» **TASK DESCRIPTION**
In the entries below, spot each line with the word "moderate" and copy it.

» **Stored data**
○ ○ ○
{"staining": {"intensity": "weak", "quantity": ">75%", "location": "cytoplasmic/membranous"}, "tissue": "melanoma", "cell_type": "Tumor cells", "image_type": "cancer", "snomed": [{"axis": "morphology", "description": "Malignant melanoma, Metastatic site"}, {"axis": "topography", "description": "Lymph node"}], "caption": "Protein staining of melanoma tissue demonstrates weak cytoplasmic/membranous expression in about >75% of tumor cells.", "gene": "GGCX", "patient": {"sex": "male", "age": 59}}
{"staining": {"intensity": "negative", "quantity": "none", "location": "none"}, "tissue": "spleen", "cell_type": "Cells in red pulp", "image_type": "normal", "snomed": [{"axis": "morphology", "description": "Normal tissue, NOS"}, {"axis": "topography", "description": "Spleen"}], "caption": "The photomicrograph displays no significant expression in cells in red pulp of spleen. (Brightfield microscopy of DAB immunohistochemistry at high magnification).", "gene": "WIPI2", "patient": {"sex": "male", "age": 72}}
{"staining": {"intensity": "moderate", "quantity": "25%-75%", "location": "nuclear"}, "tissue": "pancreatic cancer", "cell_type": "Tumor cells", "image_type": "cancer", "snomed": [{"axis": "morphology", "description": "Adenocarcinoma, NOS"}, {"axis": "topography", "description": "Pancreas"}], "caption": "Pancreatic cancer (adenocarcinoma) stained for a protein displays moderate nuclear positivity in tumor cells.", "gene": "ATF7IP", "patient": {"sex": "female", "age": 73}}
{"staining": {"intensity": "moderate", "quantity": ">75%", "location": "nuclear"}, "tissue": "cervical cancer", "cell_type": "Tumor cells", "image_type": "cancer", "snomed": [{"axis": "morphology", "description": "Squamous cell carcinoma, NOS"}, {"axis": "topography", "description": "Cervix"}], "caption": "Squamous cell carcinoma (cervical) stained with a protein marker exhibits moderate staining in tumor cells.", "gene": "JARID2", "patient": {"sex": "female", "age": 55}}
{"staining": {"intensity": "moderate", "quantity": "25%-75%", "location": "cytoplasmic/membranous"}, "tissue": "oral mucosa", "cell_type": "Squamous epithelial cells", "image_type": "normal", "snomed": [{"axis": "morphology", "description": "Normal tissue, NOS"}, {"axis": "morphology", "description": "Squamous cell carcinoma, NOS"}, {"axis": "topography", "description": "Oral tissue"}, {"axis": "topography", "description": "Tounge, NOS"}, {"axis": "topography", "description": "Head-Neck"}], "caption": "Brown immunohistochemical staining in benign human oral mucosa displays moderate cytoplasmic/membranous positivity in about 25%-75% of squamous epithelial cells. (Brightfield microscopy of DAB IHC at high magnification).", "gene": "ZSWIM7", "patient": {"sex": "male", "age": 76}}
○ ○ ○
» **TASK RESPONSE**
{"staining": {"intensity": "moderate", "quantity": "25%-75%", "location": "nuclear"}, "tissue": "pancreatic cancer", "cell_type": "Tumor cells", "image_type": "cancer", "snomed": [{"axis": "morphology", "description": "Adenocarcinoma, NOS"}, {"axis": "topography", "description": "Pancreas"}], "caption": "Pancreatic cancer (adenocarcinoma) stained for a protein displays moderate nuclear positivity in tumor cells.", "gene": "ATF7IP", "patient": {"sex": "female", "age": 73}}
{"staining": {"intensity": "moderate", "quantity": ">75%", "location": "nuclear"}, "tissue": "cervical cancer", "cell_type": "Tumor cells", "image_type": "cancer", "snomed": [{"axis": "morphology", "description": "Squamous cell carcinoma, NOS"}, {"axis": "topography", "description": "Cervix"}], "caption": "Squamous cell carcinoma (cervical) stained with a protein marker exhibits moderate staining in tumor cells.", "gene": "JARID2", "patient": {"sex": "female", "age": 55}}
{"staining": {"intensity": "moderate", "quantity": "25%-75%", "location": "cytoplasmic/membranous"}, "tissue": "oral mucosa", "cell_type": "Squamous epithelial cells", "image_type": "normal", "snomed": [{"axis": "morphology", "description": "Normal tissue, NOS"}, {"axis": "morphology", "description": "Squamous cell carcinoma, NOS"}, {"axis": "topography", "description": "Oral tissue"}, {"axis": "topography", "description": "Tounge, NOS"}, {"axis": "topography", "description": "Head-Neck"}], "caption": "Brown immunohistochemical staining in benign human oral mucosa displays moderate cytoplasmic/membranous positivity in about 25%-75% of squamous epithelial cells. (Brightfield microscopy of DAB IHC at high magnification).", "gene": "ZSWIM7", "patient": {"sex": "male", "age": 76}}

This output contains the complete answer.